What do ligand-gated channels give rise to?

A

Synaptic potentials

18
Q

Where do synaptic connections occur?

A

Between:

  • nerve cell - nerve cell
  • nerve cell - muscle cell
  • nerve cell - gland cell
  • sensory cell - nerve cell
19
Q

What is the difference between fast and slow synaptic transmission?

A
  • Fast (microseconds): the receptor protein is also an ion channel - transmitter binding causes channel to open.
  • Slow (milliseconds): the receptor and channel are separate proteins.
20
Q

Describe fast synaptic transmission at excitatory synapses.

A
  • Excitatory transmitters (e.g. ACh, glutamate, dopamine) open ligand-gated ions channels that cause membrane depolarisation (excitatory post-synaptic potential).
  • Channel can be permeable to Na+, Ca2+ or sometimes cations in general (e.g. nAChR).
  • Longer time course than an AP (1/2 msec) and graded by transmitter amount).
21
Q

How are the actions of inhibitory transmitters different to those of excitatory transmitters at synapses?

A

Inhibitory transmitters (e.g. Glycine, GABA) open ligand-gated channels that cause hyperpolarisation - more permeable to K+ or Cl-.

22
Q

What is summation?

A

Process that determines whether an AP will be triggered by the combined effects of excitatory and inhibitory signals from:

  • multiple simultaneous inputs (spatial summation)
  • repeated inputs (temporal summation)
23
Q

What are the 2 types of slow synaptic transmission?

A
  1. Direct G-protein gating: localised and relatively rapid (as G-protein doesn’t move far to get to channel).

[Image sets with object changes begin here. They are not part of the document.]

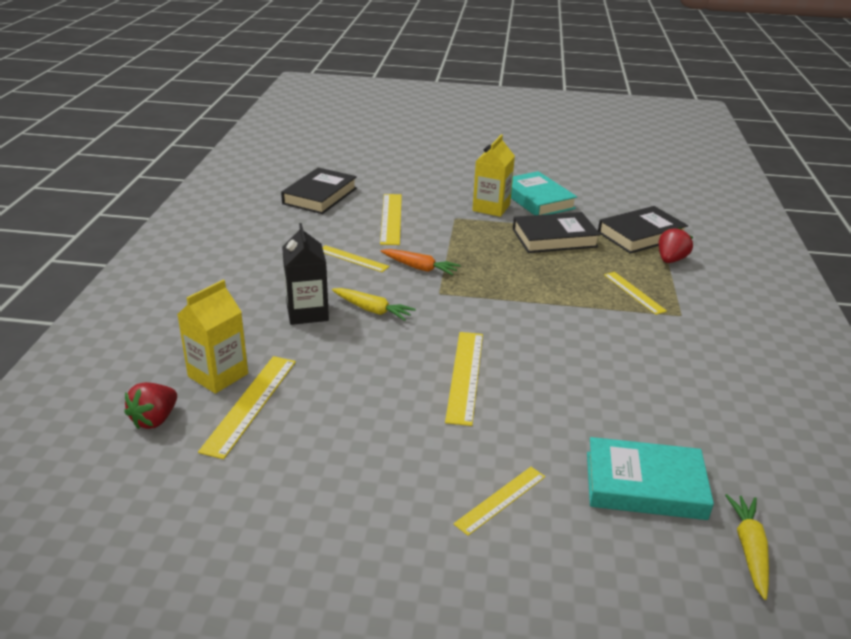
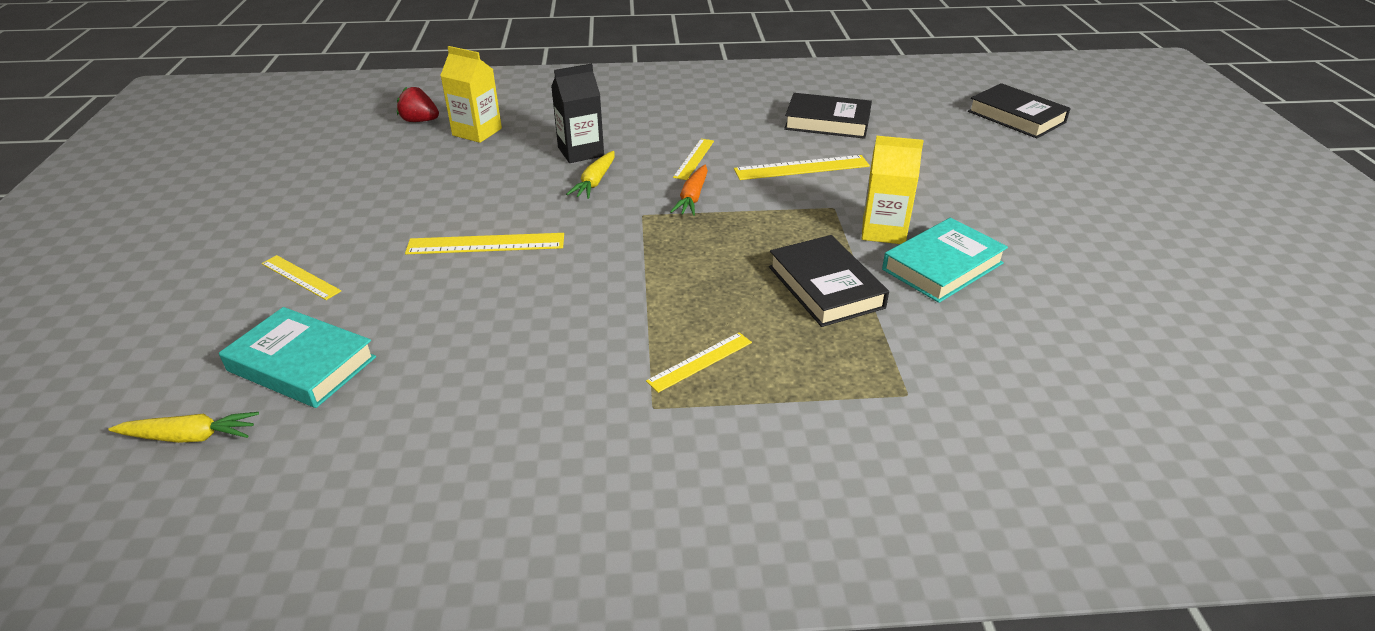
camera: 80 degrees right, 5 degrees up
yellow ruler [198,356,296,459] -> none
turquoise book [587,437,714,520] -> turquoise book turned 60 degrees counterclockwise [219,307,376,408]
black book [598,206,688,254] -> black book moved to [968,83,1071,139]
red strawberry [659,227,693,263] -> none

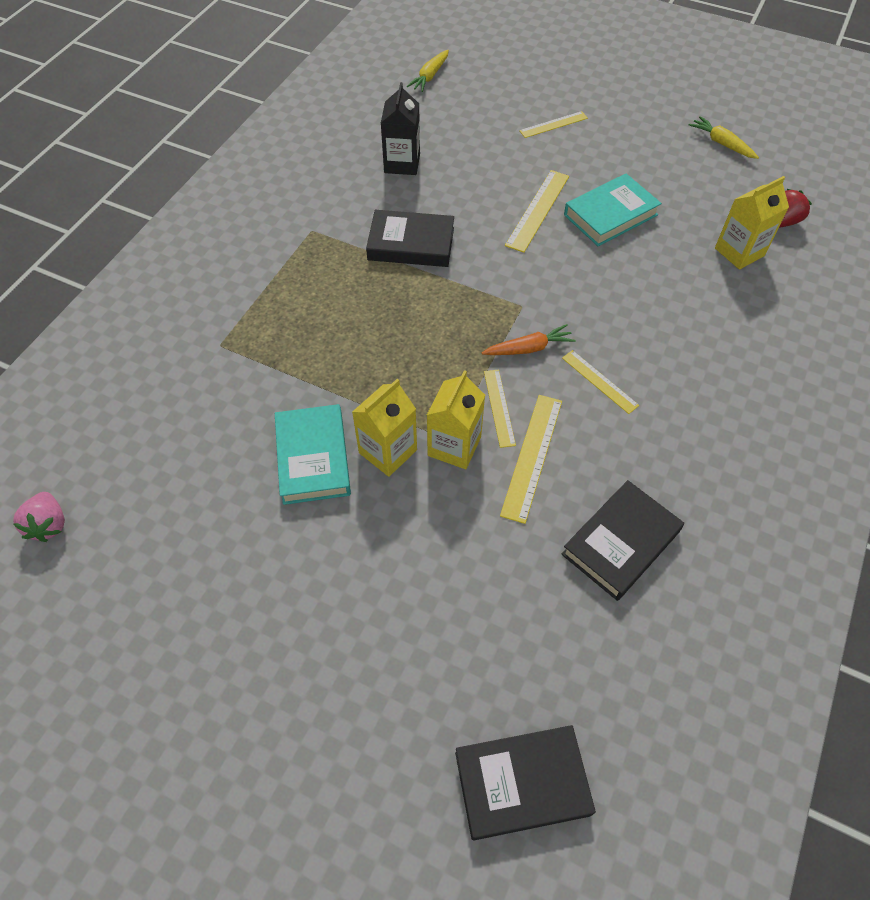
camera: 120 degrees right, 20 degrees up
turquoise book [219,307,376,408] -> turquoise book moved to [564,174,662,246]
black carton [551,64,604,163] -> black carton moved to [381,82,420,175]
yellow carrot [566,151,615,199] -> yellow carrot moved to [689,116,759,159]
yellow ruler [646,332,752,393] -> yellow ruler moved to [484,369,516,448]
orange carrot [670,165,708,216] -> orange carrot turned 120 degrees clockwise [482,324,575,355]
black book [769,235,889,327] -> black book moved to [366,210,454,267]
none -> pink strawberry [13,492,65,542]
none -> yellow carton [427,370,485,469]

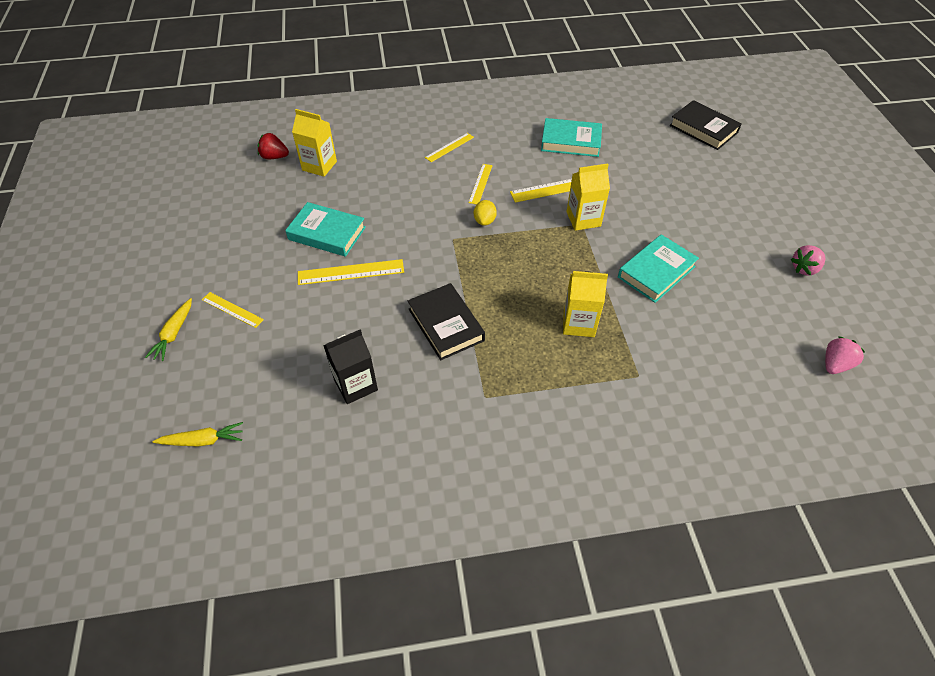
camera: 125 degrees left, 5 degrees down
yellow carton [352,379,417,477] -> yellow carton moved to [563,271,608,337]
orange carrot [482,324,575,355] -> yellow lemon [474,200,497,225]
yellow ruler [484,369,516,448] -> yellow ruler moved to [425,133,474,162]
black book [561,480,684,601] -> turquoise book [541,118,602,157]
yellow carrot [689,116,759,159] -> yellow carrot moved to [145,298,192,361]
none -> pink strawberry [791,245,825,276]

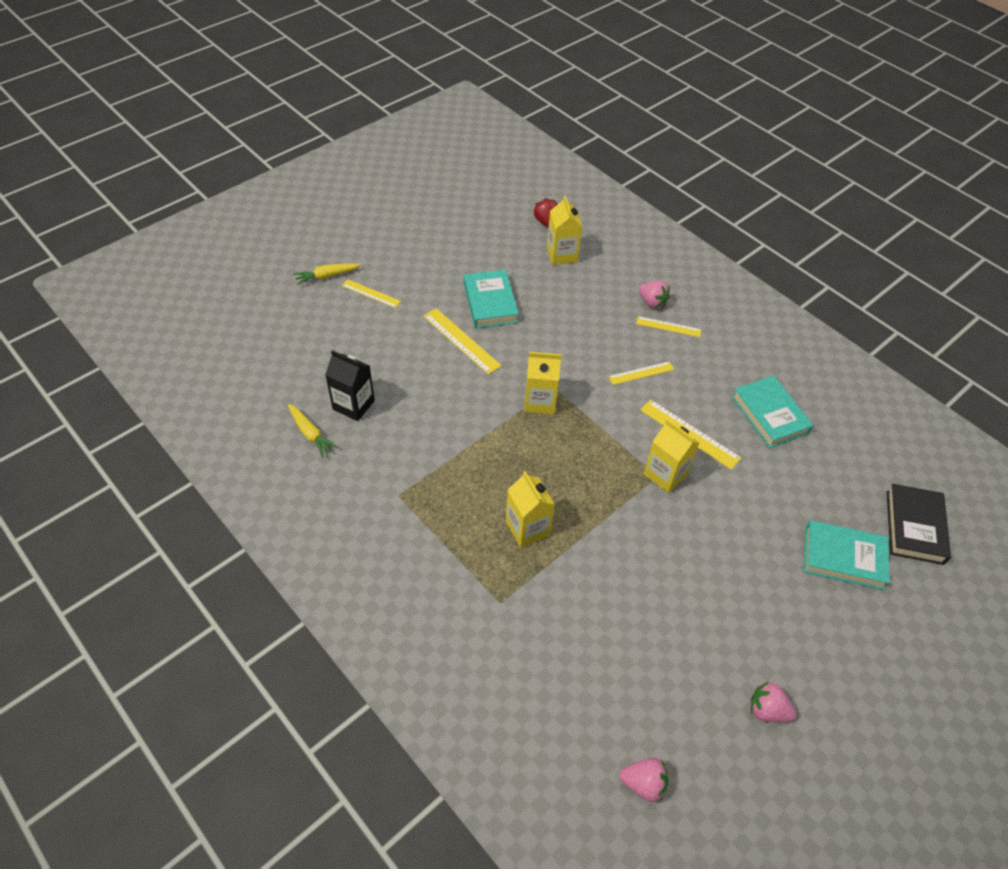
camera: 55 degrees right, 0 degrees up
yellow carrot [152,422,243,447] -> yellow carrot moved to [288,404,338,457]
yellow ruler [202,292,264,328] -> yellow ruler turned 60 degrees counterclockwise [342,279,401,308]
black book [408,283,485,360] -> none
yellow lemon [474,200,497,225] -> none
turquoise book [618,234,699,303] -> turquoise book moved to [804,520,890,590]
none -> yellow carton [524,352,562,414]
none -> pink strawberry [639,281,670,309]

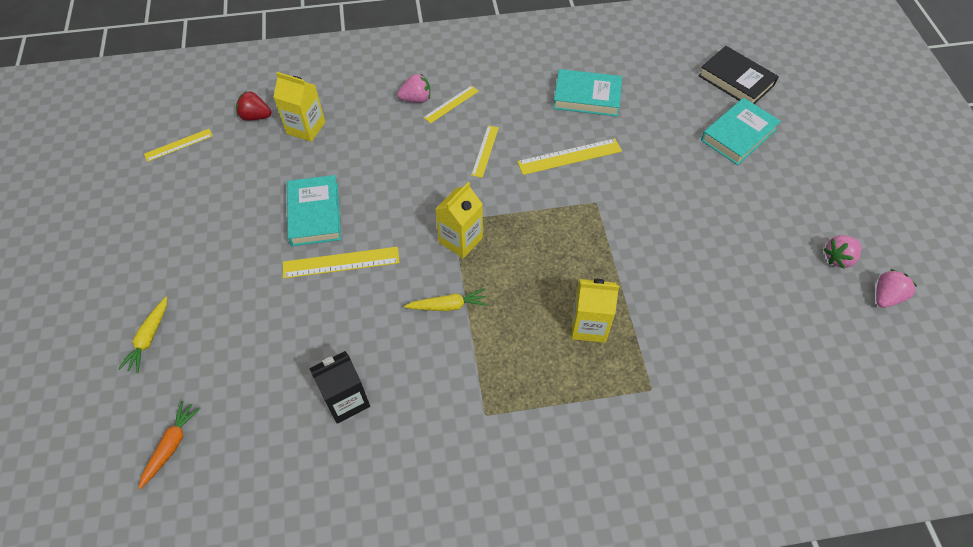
camera: 55 degrees left, 5 degrees up
yellow carrot [288,404,338,457] -> yellow carrot moved to [404,288,488,311]
yellow ruler [342,279,401,308] -> yellow ruler moved to [144,129,213,162]
turquoise book [464,270,519,328] -> turquoise book turned 60 degrees clockwise [287,175,341,246]
pink strawberry [620,758,669,802] -> pink strawberry moved to [876,269,917,308]
yellow carton [644,419,700,493] -> none
none -> orange carrot [138,401,201,489]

Involves GTP to GDP hydrolysis.
  2. Gating via an intracellular messenger: acts throughout the cell and can be amplified by an enzyme cascade. Requires more time as several intermediates, culminating in intracellular messenger or protein kinase activating channel.
24
Q

Which 2 additional factors can influence membrane potential?

A
  1. Changes in ion concentration - sometimes altered in clinical situations, can alter membrane excitability, e.g. In heart. Most important is extracellular K+ concentration.
  2. Electrogenic pumps (e.g. Na+/K+ ATPase) - in some cells, this contributes a few mV directly to MP, making it more negative (e.g. In erythrocytes).